AZIONE RICHIESTA:
Riscrivi la parte del brano che comincia con "Cambiamenti e ravvedimenti" e prosegue fino a "lasciare la musica.", mettendo "struttura" al posto di "clinica".

BRANO PROPOSTO:
━━━━━━━━━━━━━━━━━━━━
Solo trovando queste risposte è possibile acquisire una serenità soddisfacente, stabile, non illusoria. Qualcuno potrà obiettare che, quelle risposte, non è difficile trovarle, spaziando tra politica (la libertà), filosofia (l’identità), la solidarietà sociale (lo scopo), le dottrine orientali (il senso della vita). E infatti è vero.
Il problema è trovare una soluzione che riesca, da sola, a rispondere a tutte le domande. La politica, la filosofia, l’impegno sociale, le dottrine orientali riconoscono – con onestà – la parzialità delle loro proposte.
Scartando i vari candidati ne resta uno solo: l’unico che, nella storia dell’umanità, ha avuto il coraggio di affermare “Io sono la via, la verità e la vita”, e ha aggiunto “venite a me… e io vi darò riposo”.
Se sia vero o solo una boutade, lo possono testimoniare milioni di persone che hanno creduto nel suo messaggio e in quel messaggio hanno trovato le risposte. E, con quelle risposte, la pace.
Cambiamenti e ravvedimenti
Le cattive ragazze cambiano aria: un articolo della Stampa riferisce che personaggi come Amy Winehouse, Lindsey Lohan, Britney Spears, Paris Hilton hanno abbandonato gli eccessi che avevano fatto la gioia dei giornali scandalistici, e stanno cambiando (faticosamente) strada.
Amy Winehouse alla fine ha accettato di entrare in una clinica per disintossicarsi: ora si apre a un repertorio più romantico e vagheggia l’idea di trovarsi il classico “lavoro serio” aprendo un centro estetico, qualora decidesse di lasciare la musica.
La Lohan, dopo due arresti per guida in stato di ebbrezza (ma la definizione ufficiale, a quanto raccontano le cronache, è eufemistica: era proprio ubriaca fradicia), ha deciso di dire basta ai baccanali e alle nottate in giro per locali; cerca un lavoro “per pagare l’affitto”, dimostrazione che anche i ricchi vivono nel nostro mondo (anche se raramente piangono).
━━━━━━━━━━━━━━━━━━━━
RIGHE FORNITE:
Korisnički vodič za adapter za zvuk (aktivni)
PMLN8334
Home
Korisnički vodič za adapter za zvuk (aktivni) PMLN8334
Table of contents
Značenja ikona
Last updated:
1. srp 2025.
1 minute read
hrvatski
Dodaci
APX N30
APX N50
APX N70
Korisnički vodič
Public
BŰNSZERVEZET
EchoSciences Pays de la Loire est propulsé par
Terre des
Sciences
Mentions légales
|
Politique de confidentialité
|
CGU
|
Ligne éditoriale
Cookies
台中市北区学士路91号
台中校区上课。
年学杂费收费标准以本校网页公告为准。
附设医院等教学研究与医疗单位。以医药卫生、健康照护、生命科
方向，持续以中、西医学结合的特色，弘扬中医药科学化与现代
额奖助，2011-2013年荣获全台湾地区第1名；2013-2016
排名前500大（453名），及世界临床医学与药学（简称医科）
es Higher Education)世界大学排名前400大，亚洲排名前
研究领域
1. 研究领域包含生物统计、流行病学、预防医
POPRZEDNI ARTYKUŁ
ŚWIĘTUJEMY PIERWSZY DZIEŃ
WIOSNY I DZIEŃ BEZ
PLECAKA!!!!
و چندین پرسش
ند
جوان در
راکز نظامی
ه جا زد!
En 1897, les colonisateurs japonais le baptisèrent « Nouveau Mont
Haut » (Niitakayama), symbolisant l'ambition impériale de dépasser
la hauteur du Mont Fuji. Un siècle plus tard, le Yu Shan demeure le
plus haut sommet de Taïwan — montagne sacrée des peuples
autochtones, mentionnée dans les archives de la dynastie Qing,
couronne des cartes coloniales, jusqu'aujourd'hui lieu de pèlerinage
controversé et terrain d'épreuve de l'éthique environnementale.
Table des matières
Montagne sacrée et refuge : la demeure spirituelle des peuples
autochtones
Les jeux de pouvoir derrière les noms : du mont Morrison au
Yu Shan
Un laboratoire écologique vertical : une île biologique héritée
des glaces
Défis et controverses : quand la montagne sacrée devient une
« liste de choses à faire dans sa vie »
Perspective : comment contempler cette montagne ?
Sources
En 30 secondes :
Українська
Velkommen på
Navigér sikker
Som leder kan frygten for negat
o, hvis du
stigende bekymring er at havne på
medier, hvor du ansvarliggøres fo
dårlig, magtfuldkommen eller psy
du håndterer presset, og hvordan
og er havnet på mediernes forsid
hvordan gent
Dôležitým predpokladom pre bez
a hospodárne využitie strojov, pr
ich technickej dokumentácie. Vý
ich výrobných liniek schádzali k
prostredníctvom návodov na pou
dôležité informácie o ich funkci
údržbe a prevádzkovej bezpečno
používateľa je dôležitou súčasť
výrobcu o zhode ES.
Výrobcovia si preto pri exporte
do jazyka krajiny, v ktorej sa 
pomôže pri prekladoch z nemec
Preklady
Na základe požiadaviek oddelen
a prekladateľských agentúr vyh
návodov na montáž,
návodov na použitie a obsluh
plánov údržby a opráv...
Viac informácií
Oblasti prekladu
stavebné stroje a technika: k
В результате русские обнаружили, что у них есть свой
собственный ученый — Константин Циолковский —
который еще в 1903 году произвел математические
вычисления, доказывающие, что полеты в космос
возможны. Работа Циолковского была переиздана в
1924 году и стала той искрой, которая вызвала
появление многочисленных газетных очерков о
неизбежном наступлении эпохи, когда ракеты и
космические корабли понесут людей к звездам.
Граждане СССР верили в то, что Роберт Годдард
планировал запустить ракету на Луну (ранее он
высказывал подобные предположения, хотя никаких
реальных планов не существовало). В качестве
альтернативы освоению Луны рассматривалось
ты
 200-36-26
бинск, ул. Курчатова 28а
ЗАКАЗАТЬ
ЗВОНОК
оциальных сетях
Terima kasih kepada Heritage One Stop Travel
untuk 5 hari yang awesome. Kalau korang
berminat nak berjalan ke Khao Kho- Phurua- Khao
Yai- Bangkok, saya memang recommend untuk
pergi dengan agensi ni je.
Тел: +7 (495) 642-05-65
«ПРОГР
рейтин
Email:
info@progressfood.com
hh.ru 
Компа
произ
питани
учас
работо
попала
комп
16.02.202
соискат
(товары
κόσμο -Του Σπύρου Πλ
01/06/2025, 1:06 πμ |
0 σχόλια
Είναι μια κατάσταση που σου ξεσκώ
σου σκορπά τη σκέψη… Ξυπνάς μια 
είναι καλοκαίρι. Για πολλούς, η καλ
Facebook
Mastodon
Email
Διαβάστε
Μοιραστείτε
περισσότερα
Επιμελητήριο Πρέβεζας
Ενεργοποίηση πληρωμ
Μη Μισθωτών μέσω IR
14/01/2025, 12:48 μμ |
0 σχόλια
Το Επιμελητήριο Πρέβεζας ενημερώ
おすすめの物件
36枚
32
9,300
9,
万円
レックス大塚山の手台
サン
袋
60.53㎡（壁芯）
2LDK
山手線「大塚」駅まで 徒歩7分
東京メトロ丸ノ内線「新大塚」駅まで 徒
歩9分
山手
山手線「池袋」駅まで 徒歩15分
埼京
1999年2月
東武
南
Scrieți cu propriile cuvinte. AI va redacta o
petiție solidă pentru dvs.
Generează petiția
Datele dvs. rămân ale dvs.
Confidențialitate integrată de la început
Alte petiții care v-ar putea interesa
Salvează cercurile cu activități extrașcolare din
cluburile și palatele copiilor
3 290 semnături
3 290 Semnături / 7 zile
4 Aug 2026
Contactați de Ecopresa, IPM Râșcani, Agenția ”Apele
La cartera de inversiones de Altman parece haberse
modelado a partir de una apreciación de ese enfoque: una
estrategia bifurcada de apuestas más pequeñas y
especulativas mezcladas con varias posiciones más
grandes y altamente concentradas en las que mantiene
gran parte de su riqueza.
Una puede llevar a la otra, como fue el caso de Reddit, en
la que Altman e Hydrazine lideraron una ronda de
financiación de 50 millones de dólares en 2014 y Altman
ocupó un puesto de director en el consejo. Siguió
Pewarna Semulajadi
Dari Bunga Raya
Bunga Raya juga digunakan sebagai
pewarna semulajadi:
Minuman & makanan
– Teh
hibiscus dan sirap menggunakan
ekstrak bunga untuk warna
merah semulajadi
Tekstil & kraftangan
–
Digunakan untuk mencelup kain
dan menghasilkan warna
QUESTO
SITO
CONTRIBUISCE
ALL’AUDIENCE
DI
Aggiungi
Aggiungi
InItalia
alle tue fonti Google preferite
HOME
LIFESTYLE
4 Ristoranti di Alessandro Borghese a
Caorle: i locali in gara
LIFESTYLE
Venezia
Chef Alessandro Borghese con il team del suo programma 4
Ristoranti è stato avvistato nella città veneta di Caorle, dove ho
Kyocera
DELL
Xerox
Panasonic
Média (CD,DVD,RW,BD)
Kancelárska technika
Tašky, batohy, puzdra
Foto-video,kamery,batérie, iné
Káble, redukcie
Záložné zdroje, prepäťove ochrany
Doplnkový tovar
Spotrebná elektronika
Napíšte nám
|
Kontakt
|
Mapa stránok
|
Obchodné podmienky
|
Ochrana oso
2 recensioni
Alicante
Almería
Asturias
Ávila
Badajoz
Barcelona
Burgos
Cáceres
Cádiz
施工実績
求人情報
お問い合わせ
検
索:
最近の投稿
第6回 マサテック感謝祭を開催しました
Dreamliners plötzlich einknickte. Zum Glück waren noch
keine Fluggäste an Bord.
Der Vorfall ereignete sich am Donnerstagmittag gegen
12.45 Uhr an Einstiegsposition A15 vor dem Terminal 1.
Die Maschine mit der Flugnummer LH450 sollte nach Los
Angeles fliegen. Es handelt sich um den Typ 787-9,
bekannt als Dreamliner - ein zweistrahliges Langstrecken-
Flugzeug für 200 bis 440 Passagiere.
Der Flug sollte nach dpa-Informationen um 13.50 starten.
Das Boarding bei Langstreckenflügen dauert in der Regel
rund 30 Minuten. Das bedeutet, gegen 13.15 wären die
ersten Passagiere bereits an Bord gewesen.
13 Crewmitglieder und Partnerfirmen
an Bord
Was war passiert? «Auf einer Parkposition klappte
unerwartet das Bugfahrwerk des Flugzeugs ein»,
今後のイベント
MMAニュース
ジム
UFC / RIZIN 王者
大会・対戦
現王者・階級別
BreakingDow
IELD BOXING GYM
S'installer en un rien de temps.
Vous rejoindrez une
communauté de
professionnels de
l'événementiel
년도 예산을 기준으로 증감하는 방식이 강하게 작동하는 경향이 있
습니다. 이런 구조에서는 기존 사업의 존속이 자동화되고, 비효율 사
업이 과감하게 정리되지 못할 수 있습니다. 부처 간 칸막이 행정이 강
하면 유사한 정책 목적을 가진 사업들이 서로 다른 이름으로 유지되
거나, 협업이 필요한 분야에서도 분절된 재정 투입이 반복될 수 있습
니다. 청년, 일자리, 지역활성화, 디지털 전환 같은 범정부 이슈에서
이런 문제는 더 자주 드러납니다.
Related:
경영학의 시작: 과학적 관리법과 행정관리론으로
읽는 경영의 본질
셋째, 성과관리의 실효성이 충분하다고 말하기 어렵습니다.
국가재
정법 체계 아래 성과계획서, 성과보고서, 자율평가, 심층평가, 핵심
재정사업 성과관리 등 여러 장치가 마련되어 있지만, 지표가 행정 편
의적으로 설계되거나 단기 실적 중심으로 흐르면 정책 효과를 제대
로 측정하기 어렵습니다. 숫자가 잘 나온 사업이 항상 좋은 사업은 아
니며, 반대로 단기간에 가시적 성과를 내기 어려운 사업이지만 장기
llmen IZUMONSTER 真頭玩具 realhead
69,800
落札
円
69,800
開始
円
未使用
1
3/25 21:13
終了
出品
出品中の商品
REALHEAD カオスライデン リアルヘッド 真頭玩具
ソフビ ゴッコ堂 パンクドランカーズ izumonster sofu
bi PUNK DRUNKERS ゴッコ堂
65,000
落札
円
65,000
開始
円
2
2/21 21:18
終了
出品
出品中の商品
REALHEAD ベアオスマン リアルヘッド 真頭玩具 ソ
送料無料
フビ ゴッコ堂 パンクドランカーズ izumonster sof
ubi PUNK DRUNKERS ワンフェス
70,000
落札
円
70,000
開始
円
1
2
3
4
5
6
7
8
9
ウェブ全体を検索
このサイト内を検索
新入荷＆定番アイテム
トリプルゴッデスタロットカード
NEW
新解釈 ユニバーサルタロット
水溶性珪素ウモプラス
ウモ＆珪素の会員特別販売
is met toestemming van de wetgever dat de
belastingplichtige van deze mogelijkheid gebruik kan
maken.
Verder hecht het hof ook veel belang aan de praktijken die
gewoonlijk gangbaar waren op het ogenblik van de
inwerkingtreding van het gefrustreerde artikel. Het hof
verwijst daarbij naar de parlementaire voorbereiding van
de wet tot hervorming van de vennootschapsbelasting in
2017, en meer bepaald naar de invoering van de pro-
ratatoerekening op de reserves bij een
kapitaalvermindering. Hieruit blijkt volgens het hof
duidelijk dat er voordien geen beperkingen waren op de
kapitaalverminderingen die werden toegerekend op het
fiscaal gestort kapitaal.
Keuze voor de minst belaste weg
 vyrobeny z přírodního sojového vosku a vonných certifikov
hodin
━━━━━━━━━━━━━━━━━━━━
RISULTATO DELL'ESERCIZIO:
Cambiamenti e ravvedimenti
Le cattive ragazze cambiano aria: un articolo della Stampa riferisce che personaggi come Amy Winehouse, Lindsey Lohan, Britney Spears, Paris Hilton hanno abbandonato gli eccessi che avevano fatto la gioia dei giornali scandalistici, e stanno cambiando (faticosamente) strada.
Amy Winehouse alla fine ha accettato di entrare in una struttura per disintossicarsi: ora si apre a un repertorio più romantico e vagheggia l’idea di trovarsi il classico “lavoro serio” aprendo un centro estetico, qualora decidesse di lasciare la musica.